Case ID: ga-app_165/html/0024-01.html
Source: Caselaw Access Project
Author: {"author": "Deen, Presiding Judge. Pope, Judge,", "license": "Public Domain", "url": "https://static.case.law/"}
Date Created: 2024-08-24T03:29:51.129683

64899.
    FANNIN v. THE STATE.
   Deen, Presiding Judge.

Cecil Fannin was indicted for murder, convicted of voluntary manslaughter and appeals following the denial of his motion for a new trial contending that the trial court erred in failing to give his timely written request for a charge on defense of habitation. Held:

The evidence showed that the deceased, Emory “Slim” Gordon, appeared at the door of the defendant’s home in a drunken state (blood alcohol .27) and demanded that he be permitted to enter because he wanted to see his aunt, Ruby Jackson, the defendant’s wife. Fannin refused because Ruby was sleeping and told Gordon to leave. Gordon then pointed to a knife he was carrying in a hip pocket and said, “You fool with me, I’ll give you some of this.” Faced with this type of coercion, the defendant admitted Gordon to his home, but repeatedly requested him to leave. Gordon went into his nephew’s bedroom and picked up a bunkbed ladder and threatened to kill the defendant after being requested to leave and to return at a later time. The defendant went into Ruby’s room, woke her up, told her that Gordon wanted to see her and placed a pistol in his pocket. Gordon again confronted the defendant with the ladder and threatened to cut him. The defendant testified that he believed that the victim had a knife in his hand. There were no eyewitnesses to the shooting, but the knife was later found in the victim’s hip pocket. The trial court granted his request to charge on self-defense, but refused to give his charge on defense of habitation.

Code Ann. § 26-903 provides: “A person is justified in threatening or using force against another when and to the extent that he reasonably believes that such threat or force is necessary to prevent or terminate such other’s unlawful entry into or attack upon a habitation; however, he is justified in the use of force which is intended or likely to cause death or great bodily harm only if: (1) The entry is made or attempted in a violent and tumultuous manner and he reasonably believes that the entry is attempted or made for the purpose of assaulting or offering personal violence; or (2) He reasonably believes that the entry is made or attempted for the purpose of committing a felony therein and that such force is necessary to prevent the commission of a felony.”

Decided January 4, 1983.

Walter J. Lane, Jr., for appellant.

Willis B. Sparks III, District Attorney, Virgil Adams, Thomas J. Matthews, Assistant District Attorneys, for appellee.
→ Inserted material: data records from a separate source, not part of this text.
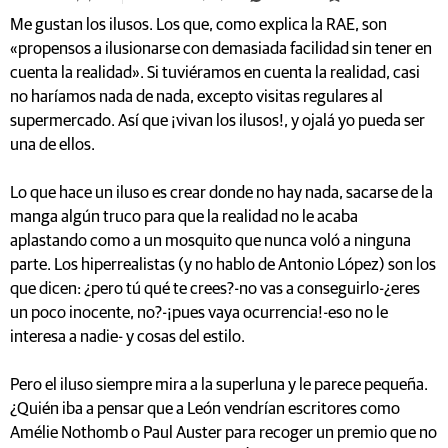
Me gustan los ilusos. Los que, como explica la RAE, son
«propensos a ilusionarse con demasiada facilidad sin tener en
cuenta la realidad». Si tuviéramos en cuenta la realidad, casi
no haríamos nada de nada, excepto visitas regulares al
supermercado. Así que ¡vivan los ilusos!, y ojalá yo pueda ser
una de ellos.
Lo que hace un iluso es crear donde no hay nada, sacarse de la
manga algún truco para que la realidad no le acaba
aplastando como a un mosquito que nunca voló a ninguna
parte. Los hiperrealistas (y no hablo de Antonio López) son los
que dicen: ¿pero tú qué te crees?-no vas a conseguirlo-¿eres
un poco inocente, no?-¡pues vaya ocurrencia!-eso no le
interesa a nadie- y cosas del estilo.
Pero el iluso siempre mira a la superluna y le parece pequeña.
¿Quién iba a pensar que a León vendrían escritores como
Amélie Nothomb o Paul Auster para recoger un premio que no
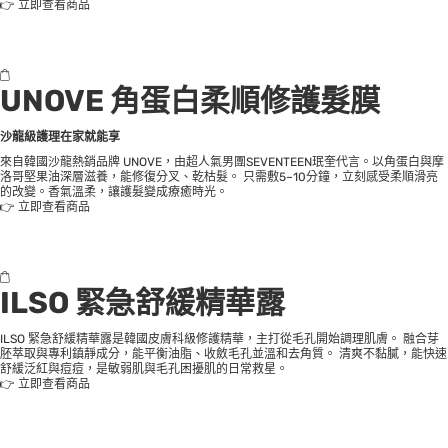
👉
立即查看商品
UNOVE 角蛋白柔順修護髮膜
沙龍級護理在家就能享
來自韓國沙龍熱銷品牌 UNOVE，由超人氣男團SEVENTEEN珉奎代言。以角蛋白與摩
洛哥堅果油深層滋養，能修復分叉、乾枯髮。 只需敷5–10分鐘，立刻感受柔順滑亮
的改變。香氣溫柔，讓護髮變成療癒時光。
👉
立即查看商品
ILSO 緊急舒緩精華露
ILSO 緊急舒緩精華露是韓國皮膚科級修護精華，主打從毛孔開始調理肌膚。 融合芽
胚萃取與專利鎮靜成分，能平衡油脂、收斂毛孔並溫和去角質。 清爽不黏膩，能快速
舒緩泛紅與痘痘，是敏弱肌與毛孔困擾肌的日常救星。
👉
立即查看商品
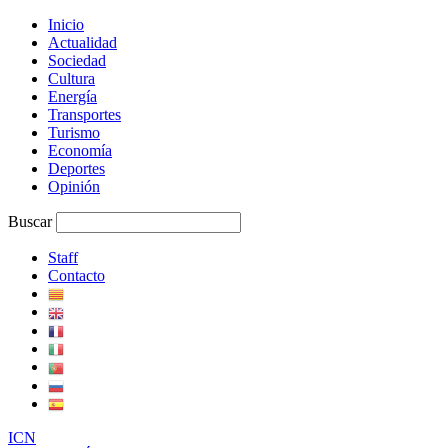
Inicio
Actualidad
Sociedad
Cultura
Energía
Transportes
Turismo
Economía
Deportes
Opinión
Buscar
Staff
Contacto
I
C
N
The evidence in the present case clearly shows that the deceased used coercion and threats to gain entry into the defendant’s home. The defendant’s stepchildren both testified that they heard him repeatedly request Gordon to leave and that Gordon threatened him. “If an affirmative defense is raised by the evidence, including the defendants’ own statements, the trial court must present the affirmative defense to the jury as part of the case in its charge, even absent a request. The affirmative defense, however, need not be specifically charged if the case as a whole is fairly presented to the jury.” Booker v. State, 247 Ga. 74 (274 SE2d 334) (1981). Here, the jury was only presented with the narrower affirmative defense of self-defense and was unaware of the defense of defense of habitation which is clearly revealed by the evidence. Accordingly, it was error for the trial court to fail to give this timely requested charge.

Judgment reversed.

Shulman, C. J., Quillian, P. J., Carley and Sognier, JJ., concur. McMurray, P. J., Banke, Birdsong and Pope, JJ., dissent.

Pope, Judge,

dissenting.

I respectfully dissent. I believe the trial court correctly refused to give the requested charge on defense of habitation. Although the record clearly shows that the decedent entered into and remained within defendant’s home against defendant’s expressed wishes, the record also just as clearly shows, in every specific reference to the shooting, that defendant shot the decedent because he thought the decedent was about to kill or seriously harm him. This raises the defense of self-defense, not defense of habitation. The trial court charged the jury on self-defense and I would hold this adequate under the evidence of the case. I would therefore affirm the judgment.

I am authorized to state that Presiding Judge McMurray, Judge Banke and Judge Birdsong join in this dissent.